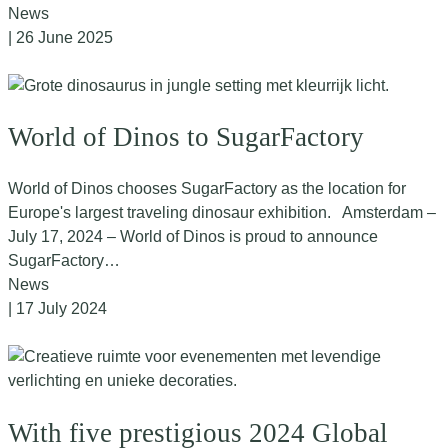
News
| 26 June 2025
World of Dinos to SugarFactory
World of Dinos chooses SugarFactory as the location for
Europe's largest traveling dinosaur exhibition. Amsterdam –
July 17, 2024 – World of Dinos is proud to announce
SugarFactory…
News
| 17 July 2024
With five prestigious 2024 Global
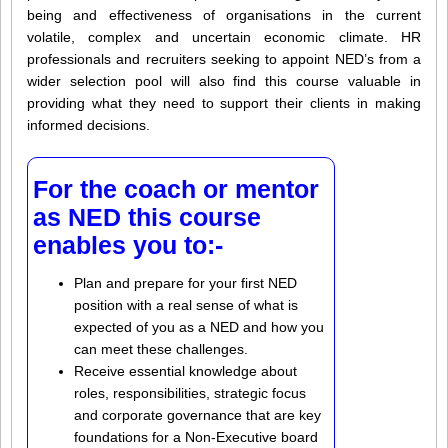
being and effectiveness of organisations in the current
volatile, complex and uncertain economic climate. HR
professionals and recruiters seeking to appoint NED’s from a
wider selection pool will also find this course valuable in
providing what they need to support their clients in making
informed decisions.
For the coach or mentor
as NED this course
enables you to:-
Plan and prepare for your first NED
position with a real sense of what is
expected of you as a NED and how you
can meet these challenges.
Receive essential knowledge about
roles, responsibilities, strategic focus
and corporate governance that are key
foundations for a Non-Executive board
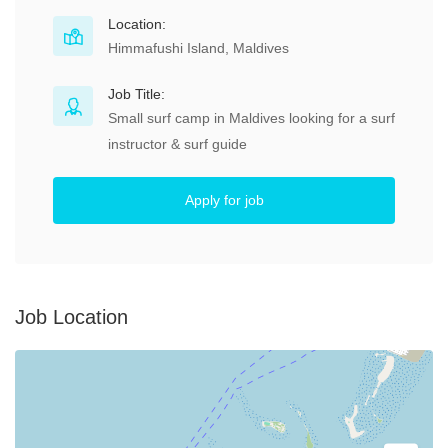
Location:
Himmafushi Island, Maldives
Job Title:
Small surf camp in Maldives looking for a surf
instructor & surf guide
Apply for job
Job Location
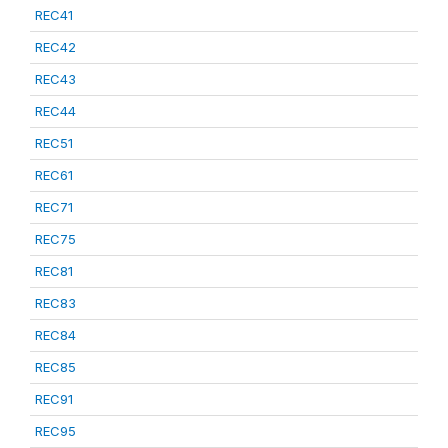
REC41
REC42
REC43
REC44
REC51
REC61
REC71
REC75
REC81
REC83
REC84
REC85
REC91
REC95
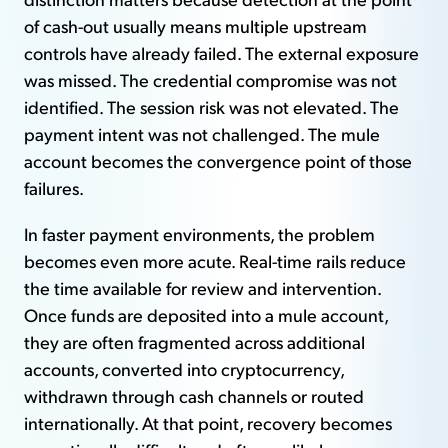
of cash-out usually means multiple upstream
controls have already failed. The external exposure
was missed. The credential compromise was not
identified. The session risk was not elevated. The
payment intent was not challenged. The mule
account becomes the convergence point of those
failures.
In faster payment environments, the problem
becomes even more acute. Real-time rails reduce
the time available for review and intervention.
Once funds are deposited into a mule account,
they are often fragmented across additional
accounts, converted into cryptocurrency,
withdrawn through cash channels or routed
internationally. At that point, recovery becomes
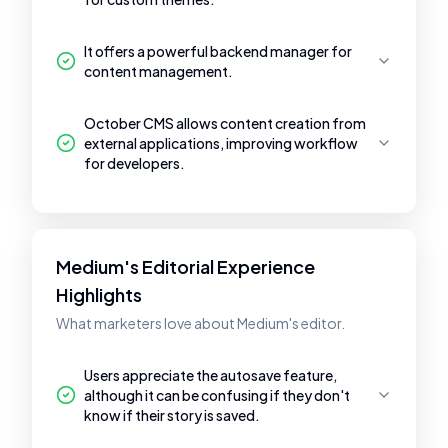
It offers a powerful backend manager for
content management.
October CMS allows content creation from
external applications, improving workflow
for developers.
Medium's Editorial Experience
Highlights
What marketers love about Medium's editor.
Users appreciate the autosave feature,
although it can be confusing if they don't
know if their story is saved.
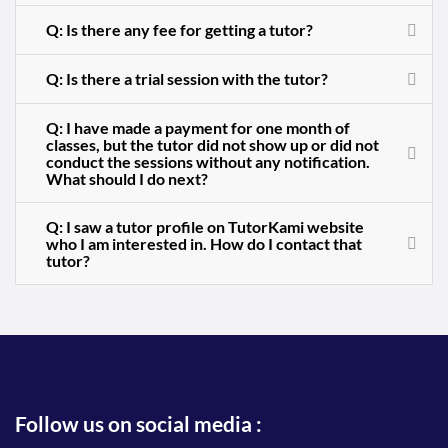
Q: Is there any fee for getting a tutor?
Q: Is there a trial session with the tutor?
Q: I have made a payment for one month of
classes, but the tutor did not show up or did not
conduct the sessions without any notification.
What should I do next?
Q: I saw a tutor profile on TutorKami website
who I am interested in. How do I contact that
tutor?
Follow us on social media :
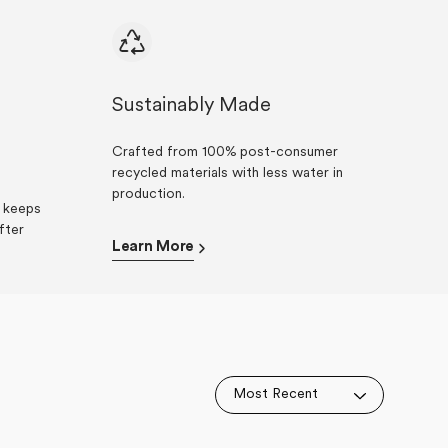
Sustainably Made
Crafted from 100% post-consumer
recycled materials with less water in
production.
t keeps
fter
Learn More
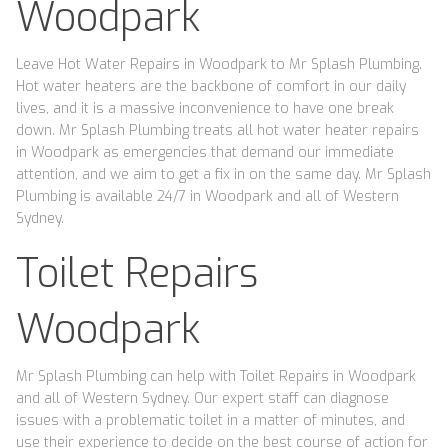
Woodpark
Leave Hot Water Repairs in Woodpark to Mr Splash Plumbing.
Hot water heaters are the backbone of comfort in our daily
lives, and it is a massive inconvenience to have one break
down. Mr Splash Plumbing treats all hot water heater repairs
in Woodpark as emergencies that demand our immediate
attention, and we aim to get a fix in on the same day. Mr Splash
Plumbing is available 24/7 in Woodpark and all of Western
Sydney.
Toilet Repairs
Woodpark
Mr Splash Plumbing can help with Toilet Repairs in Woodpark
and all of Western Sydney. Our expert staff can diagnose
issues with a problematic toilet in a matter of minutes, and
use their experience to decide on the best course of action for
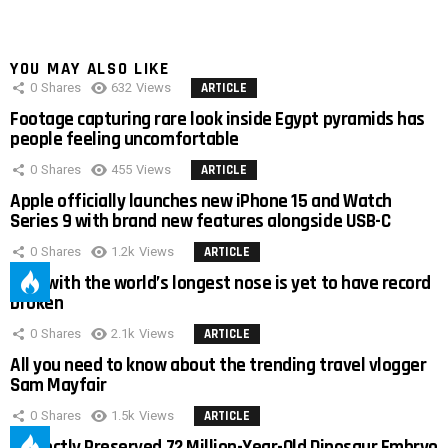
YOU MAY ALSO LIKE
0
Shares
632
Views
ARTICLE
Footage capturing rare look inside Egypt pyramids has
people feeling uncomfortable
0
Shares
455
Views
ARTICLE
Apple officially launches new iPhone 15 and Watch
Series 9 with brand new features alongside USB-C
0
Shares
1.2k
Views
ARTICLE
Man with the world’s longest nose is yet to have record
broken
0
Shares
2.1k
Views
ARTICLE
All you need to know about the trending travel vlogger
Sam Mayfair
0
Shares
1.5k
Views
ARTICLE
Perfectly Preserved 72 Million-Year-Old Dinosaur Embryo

_任务要求_: 请修改记录中从开头起、直到含有“internationally. At that”的那一行为止的各行（首尾两行都算在内），把其中的“mule”换成“money mule”，其余一字不改地重新写出这些行，答案中不要包含图片。

_作答区_:
News
| 26 June 2025
World of Dinos to SugarFactory
World of Dinos chooses SugarFactory as the location for
Europe's largest traveling dinosaur exhibition. Amsterdam –
July 17, 2024 – World of Dinos is proud to announce
SugarFactory…
News
| 17 July 2024
With five prestigious 2024 Global
being and effectiveness of organisations in the current
volatile, complex and uncertain economic climate. HR
professionals and recruiters seeking to appoint NED’s from a
wider selection pool will also find this course valuable in
providing what they need to support their clients in making
informed decisions.
For the coach or mentor
as NED this course
enables you to:-
Plan and prepare for your first NED
position with a real sense of what is
expected of you as a NED and how you
can meet these challenges.
Receive essential knowledge about
roles, responsibilities, strategic focus
and corporate governance that are key
foundations for a Non-Executive board
Location:
Himmafushi Island, Maldives
Job Title:
Small surf camp in Maldives looking for a surf
instructor & surf guide
Apply for job
Job Location
REC41
REC42
REC43
REC44
REC51
REC61
REC71
REC75
REC81
REC83
REC84
REC85
REC91
REC95
of cash-out usually means multiple upstream
controls have already failed. The external exposure
was missed. The credential compromise was not
identified. The session risk was not elevated. The
payment intent was not challenged. The money mule
account becomes the convergence point of those
failures.
In faster payment environments, the problem
becomes even more acute. Real-time rails reduce
the time available for review and intervention.
Once funds are deposited into a money mule account,
they are often fragmented across additional
accounts, converted into cryptocurrency,
withdrawn through cash channels or routed
internationally. At that point, recovery becomes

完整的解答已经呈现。